Tenali Ramakrishna, not being a physician, was at a loss when called upon to save the king’s life. Walking through the marketplace in contemplation, Tenali encountered a man engulfed in sorrow and anxiety. The man, who dealt in sandalwood, had amassed a substantial debt to purchase a significant stock of the fragrant wood. His only hope of repaying the debt was through selling the sandalwood, contingent upon the king’s demise. Sandalwood was exclusively used for royal cremations, rendering it unaffordable for commoners.
Witnessing the man’s despair, Tenali Ramakrishna grasped the gravity of the situation. To save the man from ruin, Tenali made a surprising move: he used his own funds to purchase all the sandalwood. This unexpected action led to the man’s relief and the king’s recovery.
The Power of Intense Emotions
Sadhguru emphasized that this tale underscores the profound impact of intense emotions on the human mind. He noted that in moments of anger, fear, or distress, the mind becomes singularly focused, akin to a one-pointed arrow. This level of concentration is remarkably potent and can yield unexpected outcomes.

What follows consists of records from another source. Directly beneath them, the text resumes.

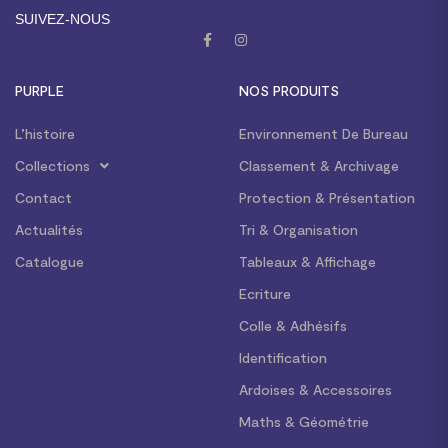
SUIVEZ-NOUS
PURPLE
NOS PRODUITS
L’histoire
Environnement De Bureau
Collections
Classement & Archivage
Contact
Protection & Présentation
Actualités
Tri & Organisation
Catalogue
Tableaux & Affichage
Ecriture
Colle & Adhésifs
Identification
Ardoises & Accessoires
Maths & Géométrie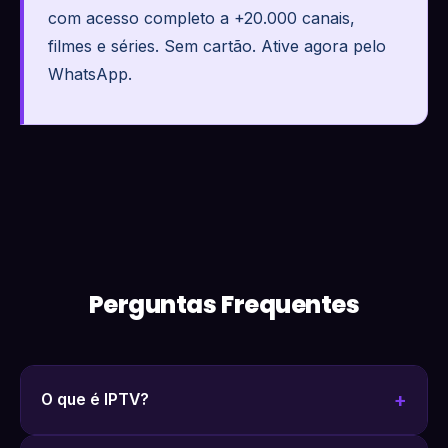
com acesso completo a +20.000 canais,
filmes e séries. Sem cartão. Ative agora pelo
WhatsApp.
Perguntas Frequentes
O que é IPTV?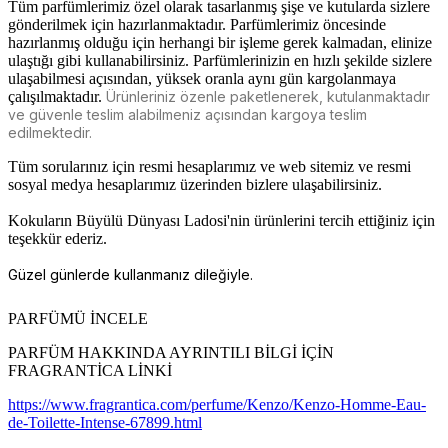
Tüm parfümlerimiz özel olarak tasarlanmış şişe ve kutularda sizlere
gönderilmek için hazırlanmaktadır. Parfümlerimiz öncesinde
hazırlanmış olduğu için herhangi bir işleme gerek kalmadan, elinize
ulaştığı gibi kullanabilirsiniz. Parfümlerinizin en hızlı şekilde sizlere
ulaşabilmesi açısından, yüksek oranla aynı gün kargolanmaya
çalışılmaktadır.
Ürünleriniz özenle paketlenerek, kutulanmaktadır
ve güvenle teslim alabilmeniz açısından kargoya teslim
edilmektedir.
Tüm sorularınız için resmi hesaplarımız ve web sitemiz ve resmi
sosyal medya hesaplarımız üzerinden bizlere ulaşabilirsiniz.
Kokuların Büyülü Dünyası Ladosi'nin ürünlerini tercih ettiğiniz için
teşekkür ederiz.
Güzel günlerde kullanmanız dileğiyle.
PARFÜMÜ İNCELE
PARFÜM HAKKINDA AYRINTILI BİLGİ İÇİN
FRAGRANTİCA LİNKİ
https://www.fragrantica.com/perfume/Kenzo/Kenzo-Homme-Eau-
de-Toilette-Intense-67899.html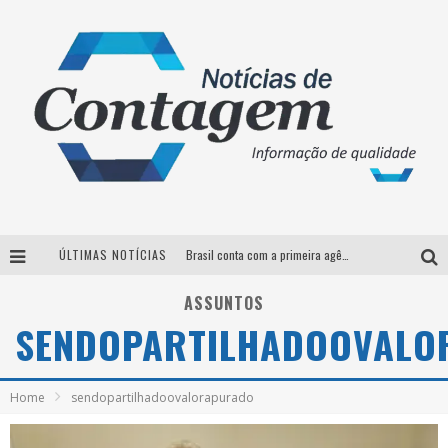
ÚLTIMAS NOTÍCIAS
Brasil conta com a primeira agência especializada exclusivamente no setor de bebidas
Thiaguinho em BH: pré-venda liberada para o show da turnê “Bem Black”
ASSUNTOS
SENDOPARTILHADOOVALO
Votação para o concurso Rainha do Pedro Leopoldo Rodeio Show 2026 é liberada no G1
Suzy Brasil desembarca em Belo Horizonte nesta quinta-feira com o espetáculo “Uma Noite Horripilante”
Home
sendopartilhadoovalorapurado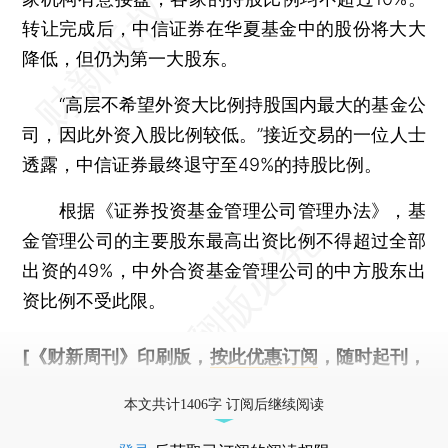
转让完成后，中信证券在华夏基金中的股份将大大
降低，但仍为第一大股东。
“高层不希望外资大比例持股国内最大的基金公
司，因此外资入股比例较低。”接近交易的一位人士
透露，中信证券最终退守至49%的持股比例。
根据《证券投资基金管理公司管理办法》，基
金管理公司的主要股东最高出资比例不得超过全部
出资的49%，中外合资基金管理公司的中方股东出
资比例不受此限。
[《财新周刊》印刷版，
按此优惠订阅
，随时起刊，
免费快递。]
本文共计1406字 订阅后继续阅读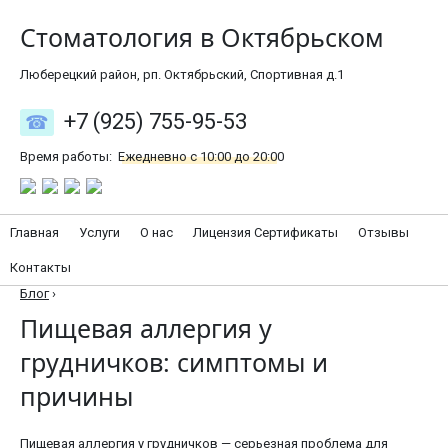
Стоматология в Октябрьском
Люберецкий район, рп. Октябрьский, Спортивная д.1
+7 (925) 755-95-53
Время работы:
Ежедневно с 10:00 до 20:00
Главная
Услуги
О нас
Лицензия Сертификаты
Отзывы
Контакты
Блог
›
Пищевая аллергия у
грудничков: симптомы и
причины
Пищевая аллергия у грудничков — серьезная проблема для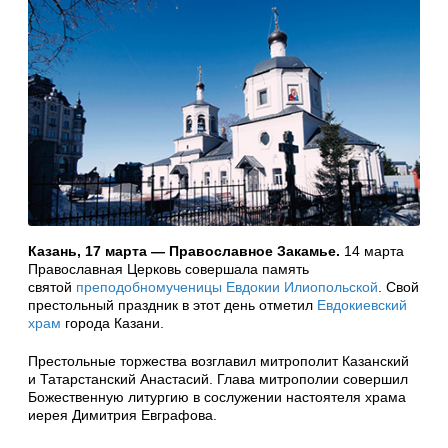
Казань, 17 марта — Православное Закамье.
14 марта
Православная Церковь совершала память
святой
преподобномученицы Евдокии Илиопольской
. Свой
престольный праздник в этот день отметил
Евдокиевский
храм
города Казани.
Престольные торжества возглавил митрополит Казанский
и Татарстанский Анастасий. Глава митрополии совершил
Божественную литургию в сослужении настоятеля храма
иерея Димитрия Евграфова.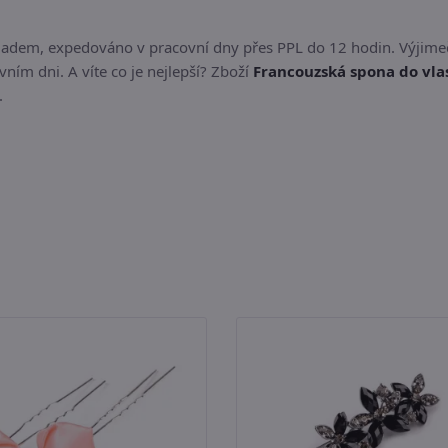
kladem, expedováno v pracovní dny přes PPL do 12 hodin. Výjime
ním dni. A víte co je nejlepší? Zboží
Francouzská spona do vla
.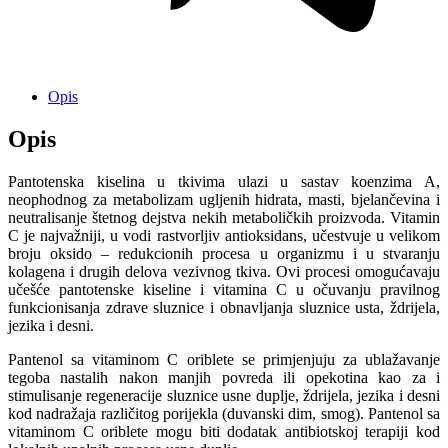
Opis
Opis
Pantotenska kiselina u tkivima ulazi u sastav koenzima A,
neophodnog za metabolizam ugljenih hidrata, masti, bjelančevina i
neutralisanje štetnog dejstva nekih metaboličkih proizvoda. Vitamin
C je najvažniji, u vodi rastvorljiv antioksidans, učestvuje u velikom
broju oksido – redukcionih procesa u organizmu i u stvaranju
kolagena i drugih delova vezivnog tkiva. Ovi procesi omogućavaju
učešće pantotenske kiseline i vitamina C u očuvanju pravilnog
funkcionisanja zdrave sluznice i obnavljanja sluznice usta, ždrijela,
jezika i desni.
Pantenol sa vitaminom C oriblete se primjenjuju za ublažavanje
tegoba nastalih nakon manjih povreda ili opekotina kao za i
stimulisanje regeneracije sluznice usne duplje, ždrijela, jezika i desni
kod nadražaja različitog porijekla (duvanski dim, smog). Pantenol sa
vitaminom C oriblete mogu biti dodatak antibiotskoj terapiji kod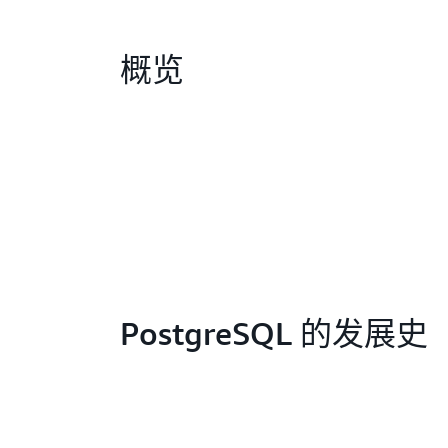
概览
PostgreSQL 的发展史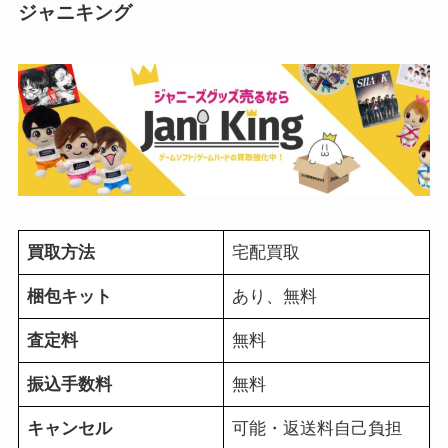
ジャニキング
買取方法
宅配買取
梱包キット
あり、無料
査定料
無料
振込手数料
無料
キャンセル
可能・返送料自己負担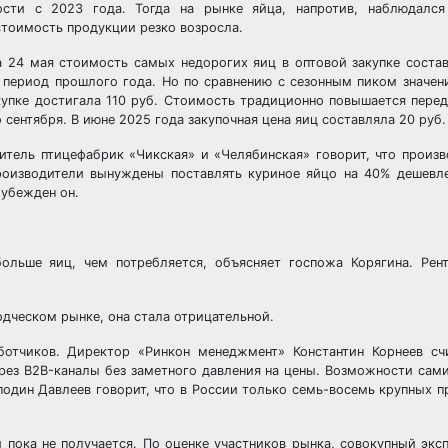
ти с 2023 года. Тогда на рынке яйца, напротив, наблюдался 
стоимость продукции резко возросла.
а 24 мая стоимость самых недорогих яиц в оптовой закупке состав
й период прошлого года. Но по сравнению с сезонным пиком значен
акупке достигала 110 руб. Стоимость традиционно повышается пере
 сентября. В июне 2025 года закупочная цена яиц составляла 20 руб. 
тель птицефабрик «Чикская» и «Челябинская» говорит, что произв
 производители вынуждены поставлять куриное яйцо на 40% дешев
 убежден он.
ольше яиц, чем потребляется, объясняет госпожа Корягина. Рен
одческом рынке, она стала отрицательной.
ботчиков. Директор «Ринкон менеджмент» Константин Корнеев счи
рез B2B-каналы без заметного давления на цены. Возможности сам
один Давлеев говорит, что в России только семь-восемь крупных п
 пока не получается. По оценке участников рынка, совокупный экс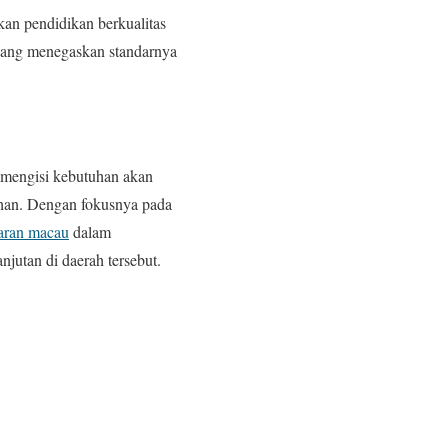
an pendidikan berkualitas
i yang menegaskan standarnya
m mengisi kebutuhan akan
ruhan. Dengan fokusnya pada
aran macau
dalam
utan di daerah tersebut.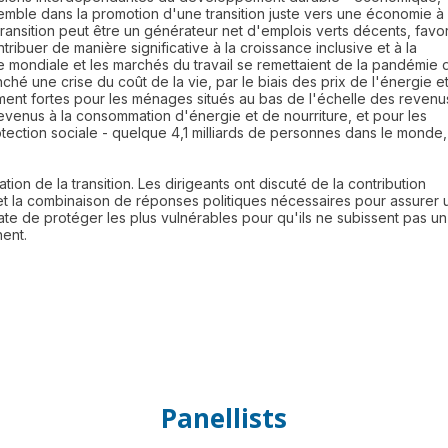
emble dans la promotion d'une transition juste vers une économie à
transition peut être un générateur net d'emplois verts décents, favor
ibuer de manière significative à la croissance inclusive et à la
 mondiale et les marchés du travail se remettaient de la pandémie 
é une crise du coût de la vie, par le biais des prix de l'énergie e
ment fortes pour les ménages situés au bas de l'échelle des revenu
venus à la consommation d'énergie et de nourriture, et pour les
ection sociale - quelque 4,1 milliards de personnes dans le monde,
ion de la transition. Les dirigeants ont discuté de la contribution
et la combinaison de réponses politiques nécessaires pour assurer 
diate de protéger les plus vulnérables pour qu'ils ne subissent pas un
Panellists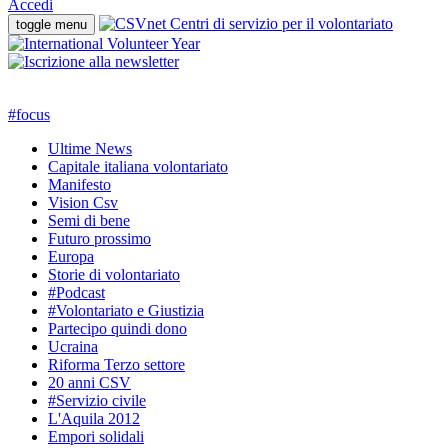
Accedi
toggle menu
#
focus
Ultime News
Capitale italiana volontariato
Manifesto
Vision Csv
Semi di bene
Futuro prossimo
Europa
Storie di volontariato
#Podcast
#Volontariato e Giustizia
Partecipo quindi dono
Ucraina
Riforma Terzo settore
20 anni CSV
#Servizio civile
L'Aquila 2012
Empori solidali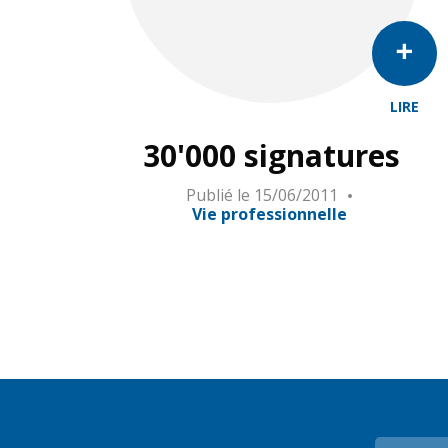
LIRE
30'000 signatures
Publié le
15/06/2011
Vie professionnelle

Drawing from the story, Sadhguru highlighted the significance of transcending the intellect. He explained that Gautam Buddha’s essence was not merely his name but the state he attained—a state above the intellect. He compared individuals dwelling in their intellect to suffering beings and those beneath it as “buddhus,” a term suggesting naïveté.
Sadhguru urged individuals to make a conscious effort to evolve beyond the intellect. He cautioned against relying on natural evolution, which might take eons. By taking charge of their minds and psychological processes, individuals can elevate themselves to a state of bliss and clarity.